В то же самое время седой старик с непокрытой головой плача шептал:
— О Аллах! Спасибо тебе! Спасибо тебе за то, что отомстил за сына моего, шорника Джамаля, и внука моего, юного Фарнака!
* * *
Трудно сказать, сколь широкое распространение получила в ту пору известная мудрость, согласно которой никогда не следует спешить делить шкуру неубитого медведя, и существовала ли она вообще, или, может быть, в Палестине для этих целей использовалась львиная шкура, только король очень разозлился на тамплиеров. Он совсем не скорбел при виде обнажённых тел сорока «мучеников за веру», выставленных приободрёнными горожанами на стенах для всеобщего обозрения в назидание франкам, а также в качестве корма для стервятников.
Король решил, что пора снимать осаду, однако патриарх и магистр Госпиталя, старый Раймунд дю Пюи, так страстно убеждали Бальдуэна и его баронов, что те устыдились своего малодушия. Осада возобновилась, а когда в один из жарких и солнечных августовских дней огромный камень, выпущенный из гигантского требюшэ, убил на месте сразу сорок защитников, нёсших к стене большую балку, терпение осаждённых иссякло. 22 августа 1153 года Аскалон наконец-то сдался на милость победителей.

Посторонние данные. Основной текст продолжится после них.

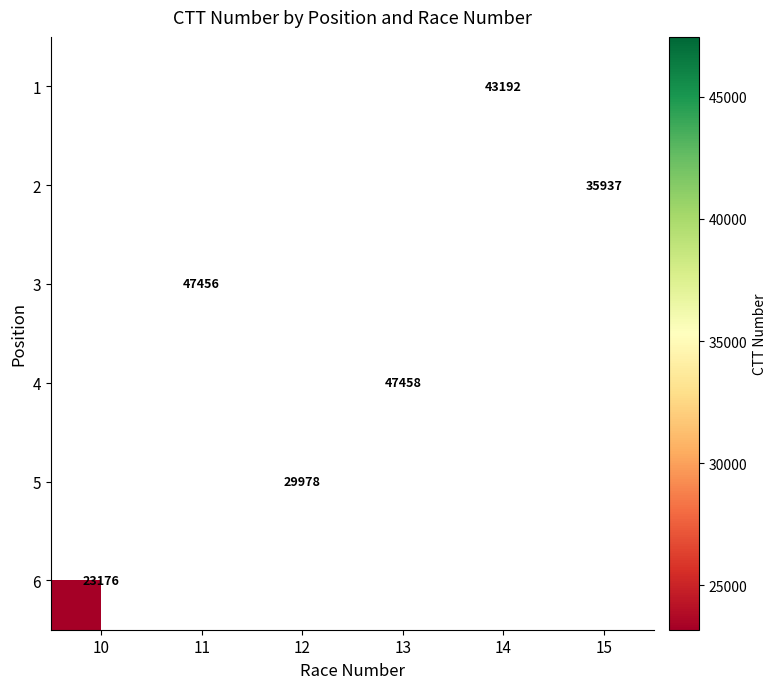

The 6 series shows 23176 at 10. True or false?

True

Жителям разрешили в трёхдневный срок покинуть город с движимым имуществом. Сеньором Сирийской Невесты или Сирийской Девы (так называли Аскалон на Востоке) стал брат короля, граф Яффы Амори́к. Главная мечеть превратилась в собор Святого Павла.

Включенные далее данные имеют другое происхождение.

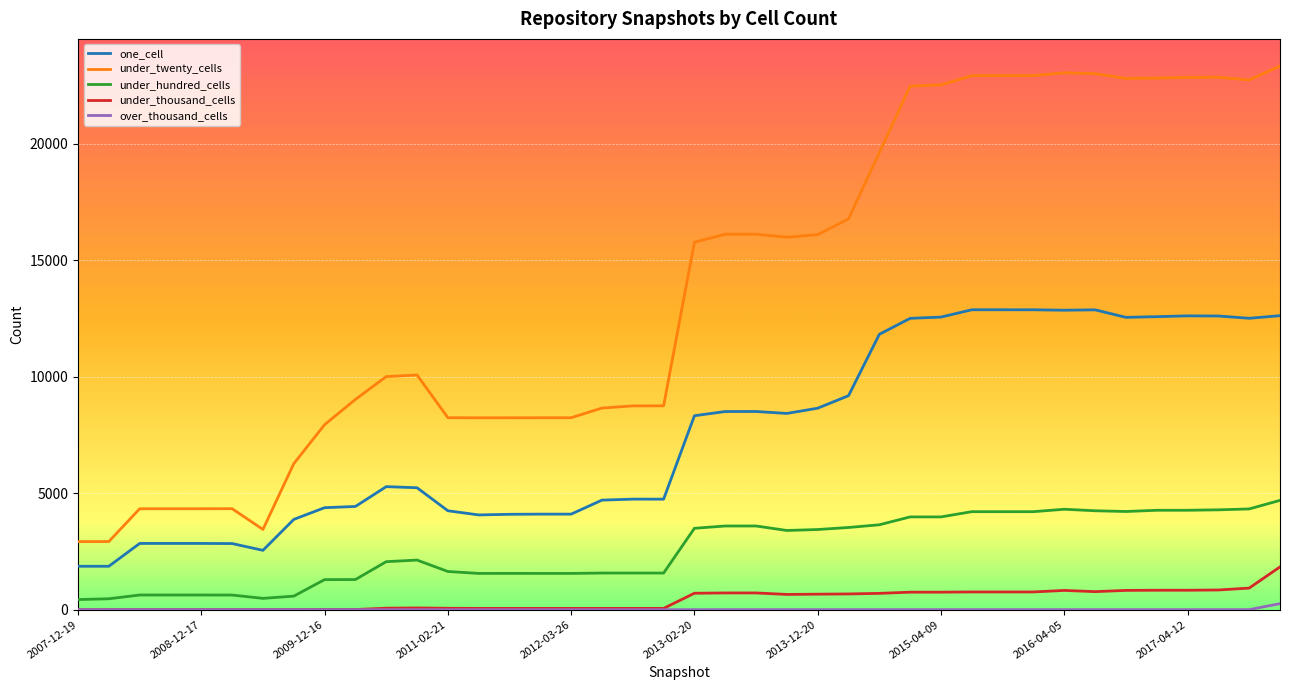

Does the chart display data point markers on the line(s)?

No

Взятие Аскалона стало, по сути дела, последним настоящим триумфом Иерусалимской короны. И достижения Бальдуэна меркли перед свершениями главного врага Утремера неутомимого Нур ед-Дина. Спустя менее чем через год после победы короля франков Звезда Ислама практически без боя ввёл свои войска в Дамаск[90].
Нетрудно предположить, что, занятый всем этим, Нур ед-Дин совершенно забыл об Антиохии и её новом князе. Зато о нём вспомнил базилевс Мануил. Занятый войной с сельджуками и норманнами, он мог только выразить своё неудовольствие — как-никак следовало бы Констанс посоветоваться с сюзереном, прежде чем идти под венец с кем попало. В обмен на признание Ренольда князем Мануил потребовал от вассала военной помощи. Более того, он пообещал за неё щедрые денежные субсидии. Золото грифонов очень бы не помешало новоиспечённому князю Антиохии, поскольку они с супругой изрядно порастратились в связи со свадьбой.